Cancer Treatment Patent Survives, Even Over Earlier Evidence of Phase II Trials
Last week, OSI Pharmaceuticals learned that their cancer treatment patent would remain after an obviousness-based challenge on appeal to the Court of Appeals for the Federal Circuit. Finding that OSI’s cancer treatment claims could not have been obvious over prior art that did not provide a reasonable expectation of success for the claimed treatment, the court reversed a U.S. Patent and Trademark Office (USPTO) inter partes review decision tossing out OSI’s patent as unpatentable.
The patent at stake in OSI Pharmaceuticals v. Apotex covered treatment of non-small cell lung cancer (NSCLC) by administering erlotinib, an epidermal growth factor receptor (EGFR) inhibitor. While EGFR inhibitors have had long-recognized potential as antitumor agents, many EGFR inhibitors have not been effective for real treatments. Some EGFR inhibitors had poor pharmacokinetics, some had undesirable interactions with other drugs, some were toxic due to binding with healthy cells or other receptors. Cancer treatments, too, are unpredictable—drugs may work for some types of tumors, but not others. In particular, over 99.5% of NSCLC drugs that started Phase II clinical trials had ultimately failed.
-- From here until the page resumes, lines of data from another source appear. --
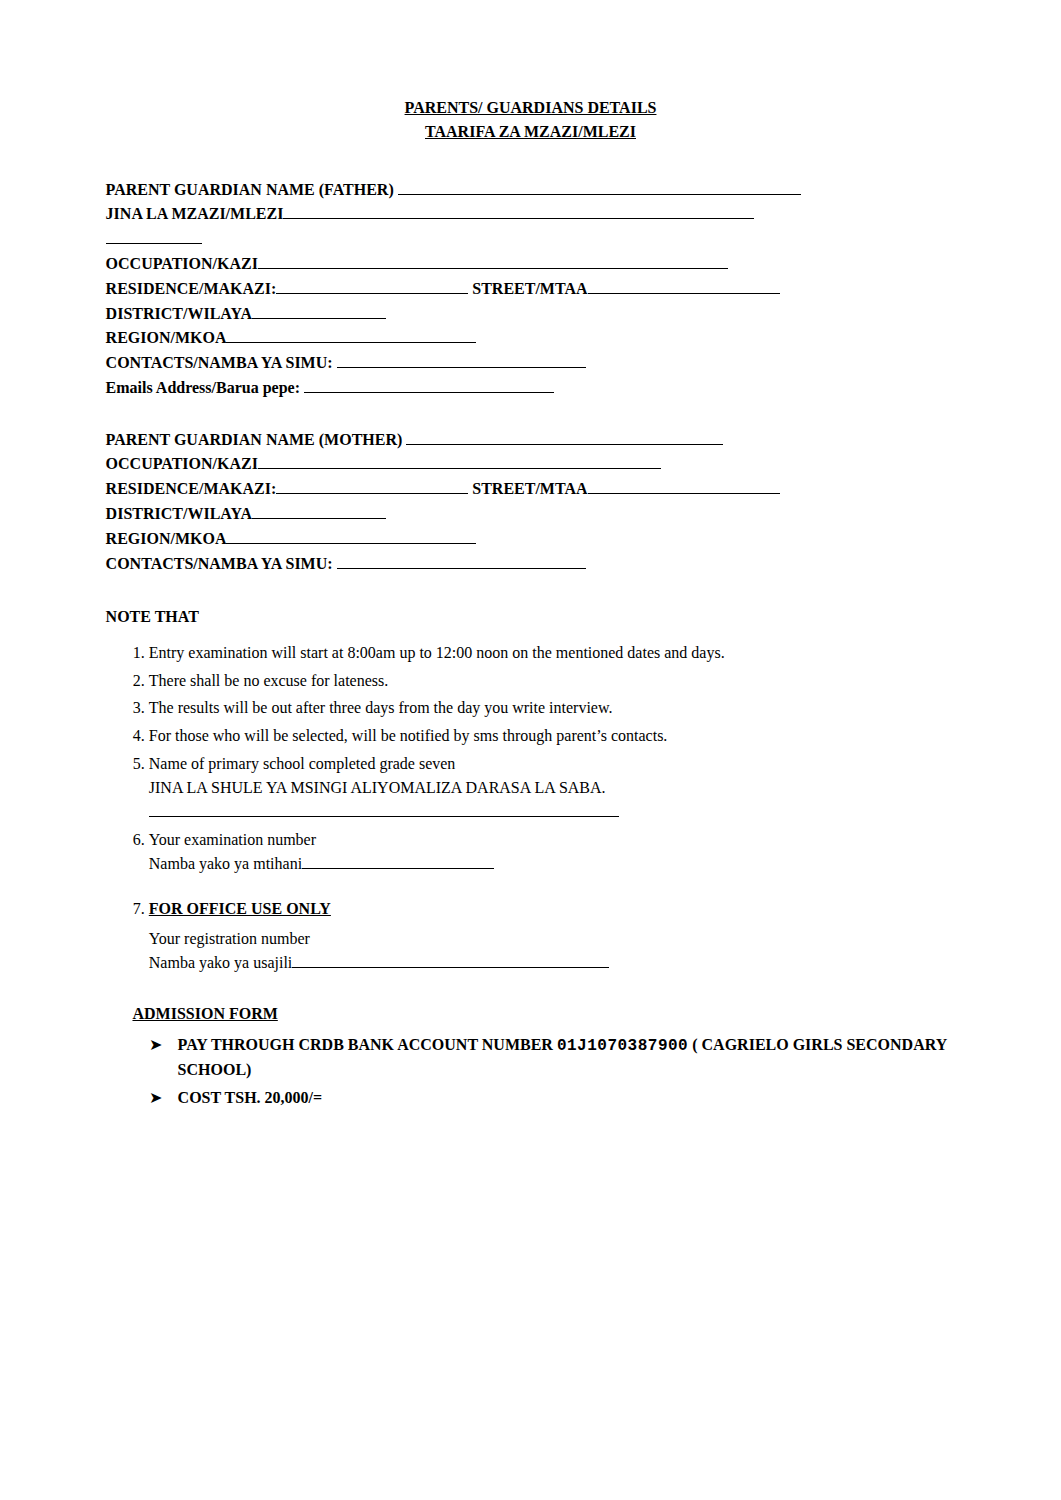PARENTS/ GUARDIANS DETAILS
TAARIFA ZA MZAZI/MLEZI
PARENT GUARDIAN NAME (FATHER)
JINA LA MZAZI/MLEZI
OCCUPATION/KAZI
RESIDENCE/MAKAZI: STREET/MTAA
DISTRICT/WILAYA
REGION/MKOA
CONTACTS/NAMBA YA SIMU:
Emails Address/Barua pepe:
PARENT GUARDIAN NAME (MOTHER)
OCCUPATION/KAZI
RESIDENCE/MAKAZI: STREET/MTAA
DISTRICT/WILAYA
REGION/MKOA
CONTACTS/NAMBA YA SIMU:
NOTE THAT
Entry examination will start at 8:00am up to 12:00 noon on the mentioned dates and days.
There shall be no excuse for lateness.
The results will be out after three days from the day you write interview.
For those who will be selected, will be notified by sms through parent’s contacts.
Name of primary school completed grade seven JINA LA SHULE YA MSINGI ALIYOMALIZA DARASA LA SABA.
Your examination number Namba yako ya mtihani
FOR OFFICE USE ONLY
Your registration number Namba yako ya usajili
ADMISSION FORM
PAY THROUGH CRDB BANK ACCOUNT NUMBER 01J1070387900 ( CAGRIELO GIRLS SECONDARY SCHOOL)
COST TSH. 20,000/=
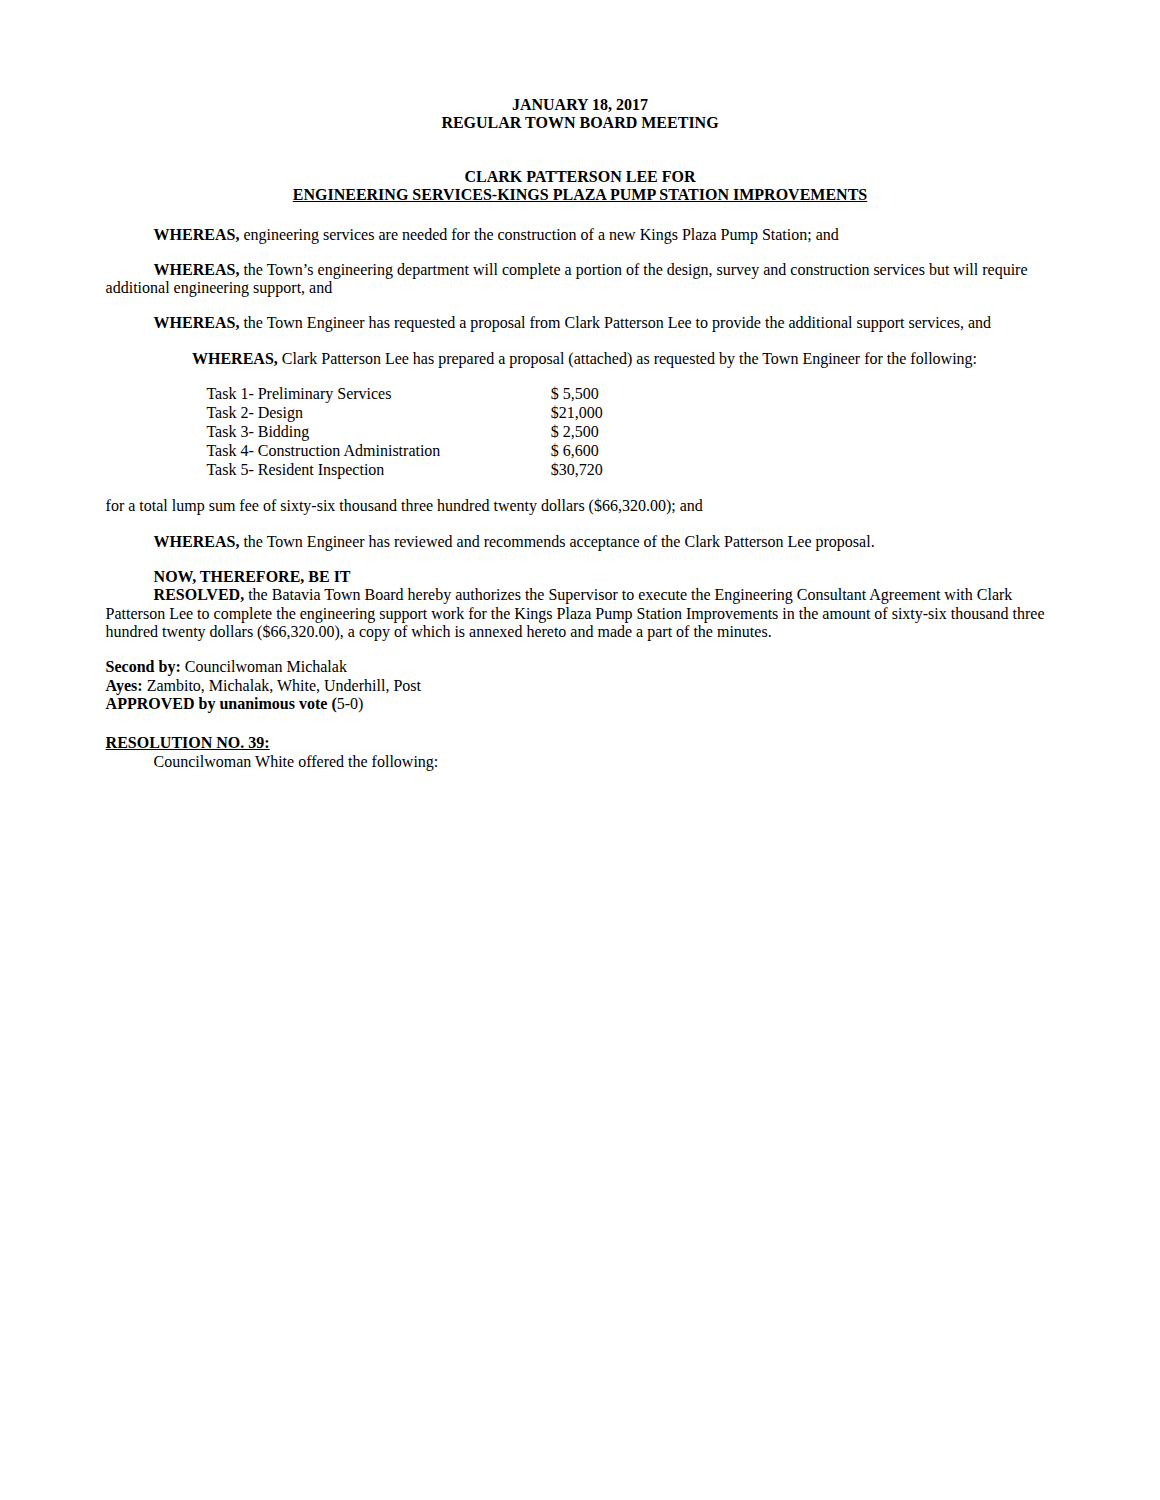JANUARY 18, 2017
REGULAR TOWN BOARD MEETING
CLARK PATTERSON LEE FOR
ENGINEERING SERVICES-KINGS PLAZA PUMP STATION IMPROVEMENTS
WHEREAS, engineering services are needed for the construction of a new Kings Plaza Pump Station; and
WHEREAS, the Town’s engineering department will complete a portion of the design, survey and construction services but will require additional engineering support, and
WHEREAS, the Town Engineer has requested a proposal from Clark Patterson Lee to provide the additional support services, and
WHEREAS, Clark Patterson Lee has prepared a proposal (attached) as requested by the Town Engineer for the following:
| Task 1- Preliminary Services | $ 5,500 |
| Task 2- Design | $21,000 |
| Task 3- Bidding | $ 2,500 |
| Task 4- Construction Administration | $ 6,600 |
| Task 5- Resident Inspection | $30,720 |
for a total lump sum fee of sixty-six thousand three hundred twenty dollars ($66,320.00); and
WHEREAS, the Town Engineer has reviewed and recommends acceptance of the Clark Patterson Lee proposal.
NOW, THEREFORE, BE IT
RESOLVED, the Batavia Town Board hereby authorizes the Supervisor to execute the Engineering Consultant Agreement with Clark Patterson Lee to complete the engineering support work for the Kings Plaza Pump Station Improvements in the amount of sixty-six thousand three hundred twenty dollars ($66,320.00), a copy of which is annexed hereto and made a part of the minutes.
Second by: Councilwoman Michalak
Ayes: Zambito, Michalak, White, Underhill, Post
APPROVED by unanimous vote (5-0)
RESOLUTION NO. 39:
Councilwoman White offered the following:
Recognizing this landscape of difficulties in NSCLC treatment research, the court reviewed a decision from the USPTO Patent Trial and Appeal Board (PTAB) finding that OSI’s treatment was obvious over one main prior art reference (Schnur) over either of two second references: Gibbs, or an earlier form 10-K, which was a financial regulatory submission by OSI itself. Schnur teaches treatment of hyperproliferative diseases, such as cancers, with a category of compounds, listing numerous examples and noting a preference for erlotinib. It mentions several types of cancer for treatment, including lung cancer, but without specifically noting NSCLC.
The PTAB looked to the combination of Schnur with Gibbs or the OSI 10-K to try to show a reasonable expectation of success in using erlotinib to treat NSCLC. Gibbs mentions clinical trials for erlotinib and another EGFR inhibitor, and identifies NSCLC treatment, but on that point cites two references: one mentioning the other EGFR inhibitor for NSCLC, and a second mentioning erlotinib without mentioning NSCLC. In its 10-K, OSI had earlier disclosed that erlotinib targets several cancers including NSCLC, and that OSI had finished Phase I trials and would proceed with Phase II trials.
While the PTAB found OSI’s NSCLC treatment unpatentable as obvious over this information, the Federal Circuit disagreed. The court especially weighed the prior art references’ complete lack of any data showing efficacy of erlotinib for treating NSCLC in particular, further reiterating the unpredictability of cancer treatments and the high failure rate of drugs entering Phase II clinical trials for treating NSCLC. While the court emphasized that efficacy data would not be necessary for all obviousness cases, and that the reasonable expectation requirement for obviousness does not demand absolute predictability, it ultimately concluded that the Schnur, Gibbs, and 10-K prior art in such an unpredictable field did not sufficiently support the PTAB’s obviousness conclusion.
When applying for patent protection on treatment methods in unpredictable fields, applicants should be ready to point to this unpredictability in trying to overcome any obviousness rejections. This technique may be especially important where information about their own clinical trials may have become public before their application was filed.